## Texte de référence
= = =

Crédit Photo : MIGUEL MEDINA / AFP
La présidente du parti RN, Marine Le Pen, lors d'une séance de questions au gouvernement à l'Assemblée nationale à Paris, le 5 décembre 2023.
"Il y a dans cet attentat islamiste plusieurs questions qui se posent: avons-nous tous les moyens de suivi judiciaire après la condamnation en 2016 (de l’assaillant) et une peine qui a été intégralement effectuée ? Nous le pensons",
a-t-il plaidé à la tribune du Palais Bourbon en réponse à une question de la députée Fanta Berete (majorité présidentielle).

Évoquant ensuite la question du
"suivi psychiatrique"
de l’auteur de cette attaque qui a fait un mort et deux blessés, il assure que le ministre de la Santé a décidé
"de mettre dans tous les groupements autour des Préfets, des psychiatres et des médecins qui aident la DGSI (Direction générale de la sécurité intérieure)".

Gérald Darmanin affirme, par ailleurs, qu’aucune
"question n’est taboue pour la sécurité"
des Français et
"que la menace islamiste touche partout dans le monde (…) sur tous les territoires européens, occidentaux et internationaux".

Il en a profité pour viser le groupe RN (Rassemblement national), qui n’a pas voté la loi dite contre le séparatisme adoptée en 2021. Et de lancer:


Quand je vois que des gens nous combattent sur ce point et ne votent pas la loi séparatisme, je me dis que des gens cherchent à nous diviser et plutôt à gagner des élections qu’à faire gagner la France.

Interpellée dans les mêmes conditions par le député de droite Olivier Marleix, la Première ministre Élisabeth Borne a quant à elle reconnu ne pas se
"satisfaire que cette personne qui a fait l'objet d'un suivi judiciaire, d'un suivi administratif, qui était suivie par nos services de renseignement (...) soit passée à l'acte"

= = =

## Série d'exercices
1. Répondez, s'il vous plaît, à ces questions sur l'extrait sur l'attentat :
(a) Combien de morts et de blessés l'attaque a-t-elle faits ?
(b) En quelle année la loi dite contre le séparatisme a-t-elle été adoptée ?
(c) Quel député a interpellé la Première ministre Élisabeth Borne ?
2. Poursuivez l'extrait sur l'attentat à partir de l'endroit où il s'interrompt.
Les fiches ne sont d'aucune utilité ici.

= = =

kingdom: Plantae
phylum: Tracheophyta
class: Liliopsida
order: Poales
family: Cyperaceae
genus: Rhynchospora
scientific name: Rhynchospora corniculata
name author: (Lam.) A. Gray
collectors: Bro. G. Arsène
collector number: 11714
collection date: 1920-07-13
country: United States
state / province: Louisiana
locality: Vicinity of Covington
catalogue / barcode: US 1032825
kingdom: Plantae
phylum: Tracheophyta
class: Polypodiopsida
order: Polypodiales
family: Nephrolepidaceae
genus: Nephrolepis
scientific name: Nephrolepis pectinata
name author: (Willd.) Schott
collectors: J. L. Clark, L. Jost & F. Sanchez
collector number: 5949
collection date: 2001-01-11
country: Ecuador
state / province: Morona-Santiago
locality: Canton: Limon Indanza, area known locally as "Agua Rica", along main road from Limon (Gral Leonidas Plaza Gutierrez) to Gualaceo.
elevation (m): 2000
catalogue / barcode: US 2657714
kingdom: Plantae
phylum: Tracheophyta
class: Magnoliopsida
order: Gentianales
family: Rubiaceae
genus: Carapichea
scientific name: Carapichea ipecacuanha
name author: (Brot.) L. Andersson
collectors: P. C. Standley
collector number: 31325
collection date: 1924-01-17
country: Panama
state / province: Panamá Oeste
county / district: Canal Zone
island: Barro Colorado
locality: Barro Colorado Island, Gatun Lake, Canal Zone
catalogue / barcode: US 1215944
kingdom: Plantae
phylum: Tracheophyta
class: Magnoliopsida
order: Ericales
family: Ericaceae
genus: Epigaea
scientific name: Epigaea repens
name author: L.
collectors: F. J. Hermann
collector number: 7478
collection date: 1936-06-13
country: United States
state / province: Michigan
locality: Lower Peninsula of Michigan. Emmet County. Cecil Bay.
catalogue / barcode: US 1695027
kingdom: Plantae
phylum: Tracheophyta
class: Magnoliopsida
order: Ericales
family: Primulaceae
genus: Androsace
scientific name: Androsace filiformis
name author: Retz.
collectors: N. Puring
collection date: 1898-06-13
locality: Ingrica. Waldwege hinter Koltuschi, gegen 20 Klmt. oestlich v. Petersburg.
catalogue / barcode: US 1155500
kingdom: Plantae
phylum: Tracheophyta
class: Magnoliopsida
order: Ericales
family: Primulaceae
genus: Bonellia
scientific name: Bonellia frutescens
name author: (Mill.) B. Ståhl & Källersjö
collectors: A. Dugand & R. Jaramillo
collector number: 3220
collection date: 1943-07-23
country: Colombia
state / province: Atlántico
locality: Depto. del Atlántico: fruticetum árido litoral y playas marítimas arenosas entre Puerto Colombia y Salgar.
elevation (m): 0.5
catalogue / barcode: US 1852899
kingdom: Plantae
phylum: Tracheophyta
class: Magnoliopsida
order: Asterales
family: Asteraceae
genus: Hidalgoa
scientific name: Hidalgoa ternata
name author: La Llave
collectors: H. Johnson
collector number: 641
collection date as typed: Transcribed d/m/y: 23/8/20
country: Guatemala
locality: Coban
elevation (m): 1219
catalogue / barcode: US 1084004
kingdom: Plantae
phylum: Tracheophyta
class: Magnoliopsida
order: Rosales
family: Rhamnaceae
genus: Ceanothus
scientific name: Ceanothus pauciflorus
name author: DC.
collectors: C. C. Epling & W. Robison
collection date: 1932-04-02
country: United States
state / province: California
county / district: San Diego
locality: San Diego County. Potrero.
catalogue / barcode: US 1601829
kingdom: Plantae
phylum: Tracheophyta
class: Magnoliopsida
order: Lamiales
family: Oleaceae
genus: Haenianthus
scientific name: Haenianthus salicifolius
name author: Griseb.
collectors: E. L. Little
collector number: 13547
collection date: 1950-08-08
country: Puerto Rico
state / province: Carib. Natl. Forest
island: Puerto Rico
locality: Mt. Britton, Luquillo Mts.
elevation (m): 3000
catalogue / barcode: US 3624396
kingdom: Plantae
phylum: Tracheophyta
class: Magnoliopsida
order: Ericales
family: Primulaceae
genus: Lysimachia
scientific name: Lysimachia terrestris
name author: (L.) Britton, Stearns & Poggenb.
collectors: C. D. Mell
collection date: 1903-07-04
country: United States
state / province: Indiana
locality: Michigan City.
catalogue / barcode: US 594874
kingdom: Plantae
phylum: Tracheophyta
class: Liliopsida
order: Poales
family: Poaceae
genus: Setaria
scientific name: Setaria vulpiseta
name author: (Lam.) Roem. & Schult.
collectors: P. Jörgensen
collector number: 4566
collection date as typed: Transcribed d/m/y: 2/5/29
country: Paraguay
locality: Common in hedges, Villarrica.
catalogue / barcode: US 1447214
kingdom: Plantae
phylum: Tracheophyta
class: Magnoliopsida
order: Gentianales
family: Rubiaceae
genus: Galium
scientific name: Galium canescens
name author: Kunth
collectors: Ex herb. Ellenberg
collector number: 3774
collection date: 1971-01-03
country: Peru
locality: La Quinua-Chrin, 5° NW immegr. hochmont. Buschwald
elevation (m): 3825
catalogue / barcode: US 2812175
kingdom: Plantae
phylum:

= = =

## Réponses numérotées
1.
(a) Un mort et deux blessés.
(b) En 2021.
(c) Olivier Marleix.

2.
.

Elle a, néanmoins, souligné que cet attentat n’était pas en lien avec la politique migratoire de la France puisque l'auteur de l'attaque de Paris
"était Français".

Au cours de sa prise de parole, la députée RN, Marine Le Pen, a enfoncé le clou, accusant à demi-mot le gouvernement d’un certain laxisme en matière de lutte antiterroriste.


"À chaque attaque, les mêmes questions: on découvre un auteur connu, repéré, surveillé, et les Français déplorent que rien n'a été fait pour le neutraliser"
, a-t-elle relaté avant d’être taclée par la cheffe du gouvernement qui l’a accusée de se précipiter
"dans le seul but de polémiquer".

Pour rappel, samedi soir, peu après 21h (heure locale), l’auteur de l’attaque, Armand Rajabpour-Miyandoab, a agressé au couteau un touriste germano-philippin qui a succombé à ses blessures, avant de s’en prendre à ses autres victimes à coups de marteau, aux abords du Quai de Grenelle, situé dans le XVe arrondissement de la capitale française, non loin de la Tour Eiffel.


Il a ensuite été interpellé grâce à l’intervention rapide des forces de l’ordre qui ont fait usage d’un Taser pour l’appréhender.